22–24 Sept 2017
SLAC National Accelerator Laboratory
US/Pacific timezone

Increasing the sensitivity of LXe TPCs to dark matter by doping with helium or neon

24 Sept 2017, 09:20
20m
Kavli Auditorium (SLAC National Accelerator Laboratory)

Kavli Auditorium

SLAC National Accelerator Laboratory

Menlo Park, CA 94025
Presentation Detector techniques (HV, cryogenics, purification, calibration, etc.) Sunday Morning 1

Speaker

Hugh Lippincott (Fermilab)

Description

Next generation liquid xenon TPCs are poised to increase our sensitivity to dark matter by more than an order of magnitude over a wide range of possible dark matter candidates. In this talk I will describe an idea to expand the reach and flexibility of such detectors even further, by adding helium and neon to the xenon to enable searches for very light dark matter and combining high and low Z targets in the same detector.

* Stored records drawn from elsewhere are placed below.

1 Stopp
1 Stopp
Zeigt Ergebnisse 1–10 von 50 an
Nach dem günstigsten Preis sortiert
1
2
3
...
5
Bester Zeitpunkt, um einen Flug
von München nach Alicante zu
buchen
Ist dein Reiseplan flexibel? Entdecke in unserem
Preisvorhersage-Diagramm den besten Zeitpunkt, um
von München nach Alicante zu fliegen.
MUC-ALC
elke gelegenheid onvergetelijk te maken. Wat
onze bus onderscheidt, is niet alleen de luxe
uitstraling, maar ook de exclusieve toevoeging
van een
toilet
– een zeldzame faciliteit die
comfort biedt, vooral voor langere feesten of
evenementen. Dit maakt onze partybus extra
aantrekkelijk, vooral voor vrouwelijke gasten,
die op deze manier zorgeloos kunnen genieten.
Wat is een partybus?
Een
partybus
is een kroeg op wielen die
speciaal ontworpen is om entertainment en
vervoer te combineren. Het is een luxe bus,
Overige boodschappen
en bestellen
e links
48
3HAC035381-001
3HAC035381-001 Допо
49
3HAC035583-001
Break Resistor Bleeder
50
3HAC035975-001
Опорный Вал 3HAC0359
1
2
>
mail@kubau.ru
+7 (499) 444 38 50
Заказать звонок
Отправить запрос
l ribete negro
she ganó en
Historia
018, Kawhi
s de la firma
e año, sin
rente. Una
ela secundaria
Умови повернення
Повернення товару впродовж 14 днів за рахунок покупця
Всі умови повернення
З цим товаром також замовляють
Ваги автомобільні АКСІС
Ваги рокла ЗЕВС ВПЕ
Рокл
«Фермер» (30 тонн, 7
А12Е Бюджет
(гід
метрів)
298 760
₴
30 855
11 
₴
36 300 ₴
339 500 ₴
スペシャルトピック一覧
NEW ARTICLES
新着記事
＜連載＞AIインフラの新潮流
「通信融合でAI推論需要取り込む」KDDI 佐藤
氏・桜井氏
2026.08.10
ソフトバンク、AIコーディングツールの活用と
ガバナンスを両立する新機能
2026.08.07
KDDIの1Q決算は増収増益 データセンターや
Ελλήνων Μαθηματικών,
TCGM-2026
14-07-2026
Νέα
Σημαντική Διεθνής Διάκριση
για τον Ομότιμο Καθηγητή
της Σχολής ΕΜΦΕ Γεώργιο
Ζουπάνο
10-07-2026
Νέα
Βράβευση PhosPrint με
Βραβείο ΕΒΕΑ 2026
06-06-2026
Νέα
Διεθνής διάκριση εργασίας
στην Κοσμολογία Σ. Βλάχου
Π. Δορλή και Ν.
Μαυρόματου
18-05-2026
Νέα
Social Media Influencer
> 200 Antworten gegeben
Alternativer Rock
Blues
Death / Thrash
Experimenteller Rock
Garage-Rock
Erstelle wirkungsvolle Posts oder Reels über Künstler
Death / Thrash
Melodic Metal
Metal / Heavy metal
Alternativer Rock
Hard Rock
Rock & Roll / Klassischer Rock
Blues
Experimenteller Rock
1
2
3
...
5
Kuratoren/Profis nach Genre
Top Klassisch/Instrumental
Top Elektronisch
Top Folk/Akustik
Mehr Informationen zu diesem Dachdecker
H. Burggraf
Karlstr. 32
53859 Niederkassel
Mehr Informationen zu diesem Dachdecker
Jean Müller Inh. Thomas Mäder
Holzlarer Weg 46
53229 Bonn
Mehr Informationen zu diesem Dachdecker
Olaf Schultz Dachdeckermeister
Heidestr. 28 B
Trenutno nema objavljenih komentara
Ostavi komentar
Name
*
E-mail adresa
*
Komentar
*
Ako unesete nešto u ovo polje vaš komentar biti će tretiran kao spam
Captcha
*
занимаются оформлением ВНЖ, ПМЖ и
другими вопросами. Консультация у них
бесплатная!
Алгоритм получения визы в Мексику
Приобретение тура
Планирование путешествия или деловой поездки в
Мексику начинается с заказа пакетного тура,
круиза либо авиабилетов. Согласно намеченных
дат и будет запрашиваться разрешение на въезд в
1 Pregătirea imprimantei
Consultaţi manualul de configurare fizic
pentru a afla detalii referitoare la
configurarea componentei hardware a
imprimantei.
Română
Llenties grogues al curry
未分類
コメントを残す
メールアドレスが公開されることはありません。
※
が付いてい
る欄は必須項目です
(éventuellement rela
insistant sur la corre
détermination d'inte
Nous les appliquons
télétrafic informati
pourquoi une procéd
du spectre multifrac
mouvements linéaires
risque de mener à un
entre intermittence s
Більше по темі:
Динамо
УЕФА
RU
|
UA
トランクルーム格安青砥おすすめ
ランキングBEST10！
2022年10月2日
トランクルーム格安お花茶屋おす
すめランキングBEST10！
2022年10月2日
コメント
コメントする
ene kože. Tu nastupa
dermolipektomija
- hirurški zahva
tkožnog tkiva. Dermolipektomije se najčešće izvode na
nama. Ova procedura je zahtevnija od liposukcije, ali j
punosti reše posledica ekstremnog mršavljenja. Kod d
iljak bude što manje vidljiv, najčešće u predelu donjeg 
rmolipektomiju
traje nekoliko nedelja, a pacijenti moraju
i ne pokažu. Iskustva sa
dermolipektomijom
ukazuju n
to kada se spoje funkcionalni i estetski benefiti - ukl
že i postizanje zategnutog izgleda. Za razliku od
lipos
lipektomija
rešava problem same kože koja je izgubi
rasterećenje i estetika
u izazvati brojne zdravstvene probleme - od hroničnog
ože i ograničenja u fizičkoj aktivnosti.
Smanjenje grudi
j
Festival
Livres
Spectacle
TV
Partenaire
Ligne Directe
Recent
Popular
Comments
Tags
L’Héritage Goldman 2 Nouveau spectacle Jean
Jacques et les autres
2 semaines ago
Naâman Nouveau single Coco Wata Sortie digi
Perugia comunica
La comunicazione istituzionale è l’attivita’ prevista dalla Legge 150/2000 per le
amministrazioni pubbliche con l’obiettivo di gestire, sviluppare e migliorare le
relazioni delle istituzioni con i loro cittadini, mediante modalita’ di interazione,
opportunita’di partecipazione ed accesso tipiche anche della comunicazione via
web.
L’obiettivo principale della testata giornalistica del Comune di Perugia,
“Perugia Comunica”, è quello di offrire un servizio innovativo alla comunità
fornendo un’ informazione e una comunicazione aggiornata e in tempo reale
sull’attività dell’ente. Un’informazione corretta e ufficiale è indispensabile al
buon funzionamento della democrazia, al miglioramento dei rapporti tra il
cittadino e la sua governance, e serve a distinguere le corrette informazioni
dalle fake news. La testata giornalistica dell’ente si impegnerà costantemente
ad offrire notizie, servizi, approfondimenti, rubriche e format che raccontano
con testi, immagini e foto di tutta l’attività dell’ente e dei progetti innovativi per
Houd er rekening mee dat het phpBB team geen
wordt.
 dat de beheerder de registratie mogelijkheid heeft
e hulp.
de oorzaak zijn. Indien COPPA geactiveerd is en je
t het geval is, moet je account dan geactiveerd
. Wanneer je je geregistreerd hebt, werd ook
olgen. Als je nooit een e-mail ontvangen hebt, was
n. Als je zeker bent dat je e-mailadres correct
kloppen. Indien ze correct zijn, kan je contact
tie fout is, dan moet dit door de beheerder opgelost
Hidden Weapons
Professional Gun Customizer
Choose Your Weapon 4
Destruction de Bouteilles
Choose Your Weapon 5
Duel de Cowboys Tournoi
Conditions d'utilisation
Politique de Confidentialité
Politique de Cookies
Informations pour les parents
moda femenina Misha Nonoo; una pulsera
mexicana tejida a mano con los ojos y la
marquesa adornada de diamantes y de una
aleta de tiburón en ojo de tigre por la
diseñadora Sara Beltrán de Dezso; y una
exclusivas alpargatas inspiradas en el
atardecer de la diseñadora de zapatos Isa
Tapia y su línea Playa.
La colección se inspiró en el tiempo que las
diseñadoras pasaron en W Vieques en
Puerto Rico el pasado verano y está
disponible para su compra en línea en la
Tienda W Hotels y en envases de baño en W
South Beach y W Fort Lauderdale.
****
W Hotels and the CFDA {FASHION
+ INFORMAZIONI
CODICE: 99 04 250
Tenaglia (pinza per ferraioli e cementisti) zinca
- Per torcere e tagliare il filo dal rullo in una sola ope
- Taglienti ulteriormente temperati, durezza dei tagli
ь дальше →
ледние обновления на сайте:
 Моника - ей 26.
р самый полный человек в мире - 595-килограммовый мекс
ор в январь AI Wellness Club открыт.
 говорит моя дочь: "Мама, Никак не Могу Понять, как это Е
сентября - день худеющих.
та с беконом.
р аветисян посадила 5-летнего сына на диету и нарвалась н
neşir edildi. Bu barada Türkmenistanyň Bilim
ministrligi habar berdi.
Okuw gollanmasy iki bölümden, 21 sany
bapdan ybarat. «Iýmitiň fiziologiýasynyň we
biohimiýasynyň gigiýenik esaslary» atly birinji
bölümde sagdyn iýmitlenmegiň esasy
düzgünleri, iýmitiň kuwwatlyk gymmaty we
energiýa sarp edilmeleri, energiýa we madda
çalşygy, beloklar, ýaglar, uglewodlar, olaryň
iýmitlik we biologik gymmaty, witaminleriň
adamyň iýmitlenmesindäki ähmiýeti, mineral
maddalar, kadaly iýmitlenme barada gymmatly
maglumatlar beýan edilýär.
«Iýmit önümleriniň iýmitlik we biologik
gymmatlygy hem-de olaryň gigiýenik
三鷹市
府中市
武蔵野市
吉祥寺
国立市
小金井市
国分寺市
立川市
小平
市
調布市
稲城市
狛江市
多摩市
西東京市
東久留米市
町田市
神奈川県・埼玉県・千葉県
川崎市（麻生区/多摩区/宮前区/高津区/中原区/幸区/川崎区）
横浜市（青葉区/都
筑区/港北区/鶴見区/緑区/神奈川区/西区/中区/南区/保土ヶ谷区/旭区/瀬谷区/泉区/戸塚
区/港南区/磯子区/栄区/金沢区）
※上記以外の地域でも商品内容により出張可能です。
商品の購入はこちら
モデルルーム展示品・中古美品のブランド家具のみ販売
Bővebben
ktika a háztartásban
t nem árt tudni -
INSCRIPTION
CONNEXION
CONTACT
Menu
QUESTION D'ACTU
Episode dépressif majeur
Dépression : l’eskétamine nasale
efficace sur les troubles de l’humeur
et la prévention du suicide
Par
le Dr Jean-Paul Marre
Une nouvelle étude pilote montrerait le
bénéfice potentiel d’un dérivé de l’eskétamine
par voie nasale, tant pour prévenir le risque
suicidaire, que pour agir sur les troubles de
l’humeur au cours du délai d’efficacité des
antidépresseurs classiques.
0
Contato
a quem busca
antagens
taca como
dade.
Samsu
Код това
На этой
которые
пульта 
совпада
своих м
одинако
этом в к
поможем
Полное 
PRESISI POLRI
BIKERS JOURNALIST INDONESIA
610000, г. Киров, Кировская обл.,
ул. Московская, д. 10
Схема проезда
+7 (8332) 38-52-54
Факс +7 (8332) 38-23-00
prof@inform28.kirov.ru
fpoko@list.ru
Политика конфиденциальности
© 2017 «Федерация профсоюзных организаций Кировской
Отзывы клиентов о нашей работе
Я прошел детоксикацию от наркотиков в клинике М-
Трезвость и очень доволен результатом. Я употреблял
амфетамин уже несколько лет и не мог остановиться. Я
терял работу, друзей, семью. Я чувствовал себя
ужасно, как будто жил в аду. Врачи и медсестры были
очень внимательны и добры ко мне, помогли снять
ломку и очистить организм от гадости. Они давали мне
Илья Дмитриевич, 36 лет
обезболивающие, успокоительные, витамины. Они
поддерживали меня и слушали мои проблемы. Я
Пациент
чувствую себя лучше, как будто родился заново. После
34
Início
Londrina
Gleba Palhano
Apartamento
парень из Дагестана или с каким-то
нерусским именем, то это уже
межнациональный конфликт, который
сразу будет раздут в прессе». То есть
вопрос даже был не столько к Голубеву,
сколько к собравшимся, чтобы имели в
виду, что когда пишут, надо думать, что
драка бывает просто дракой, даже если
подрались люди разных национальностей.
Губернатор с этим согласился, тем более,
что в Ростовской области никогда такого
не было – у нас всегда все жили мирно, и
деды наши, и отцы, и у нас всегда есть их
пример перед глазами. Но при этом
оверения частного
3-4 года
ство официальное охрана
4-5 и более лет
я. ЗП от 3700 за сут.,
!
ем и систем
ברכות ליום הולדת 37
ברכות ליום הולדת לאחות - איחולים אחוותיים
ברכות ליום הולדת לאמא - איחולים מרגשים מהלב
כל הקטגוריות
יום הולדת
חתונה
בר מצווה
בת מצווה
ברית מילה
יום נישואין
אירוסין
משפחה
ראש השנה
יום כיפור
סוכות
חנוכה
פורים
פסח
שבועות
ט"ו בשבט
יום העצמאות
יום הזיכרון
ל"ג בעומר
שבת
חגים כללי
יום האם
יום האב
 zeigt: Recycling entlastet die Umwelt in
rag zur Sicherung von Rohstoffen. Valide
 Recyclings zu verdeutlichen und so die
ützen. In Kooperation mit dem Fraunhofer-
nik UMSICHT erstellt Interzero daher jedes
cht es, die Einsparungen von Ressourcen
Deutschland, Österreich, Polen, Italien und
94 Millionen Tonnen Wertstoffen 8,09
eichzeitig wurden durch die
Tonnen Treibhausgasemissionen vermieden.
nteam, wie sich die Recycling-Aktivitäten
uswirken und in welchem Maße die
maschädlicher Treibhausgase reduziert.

Adding helium or neon to LXe-TPCs has many advantages. First, the helium or neon target benefits from the excellent self-shielding provided by a large liquid xenon detector. Second, the same instrumentation, PMTs, and data acquisition can be used. Third, light nuclei are more robust to the systematic uncertainties that affect light WIMP searches. Fourth, helium and neon recoils will likely produce larger signals in liquid xenon than xenon recoils, achieving lower energy thresholds, and further increasing the sensitivity to light WIMPs. Lastly, by adding He/Ne in sequence after a Xe-only run, the source of any observed signal can be isolated.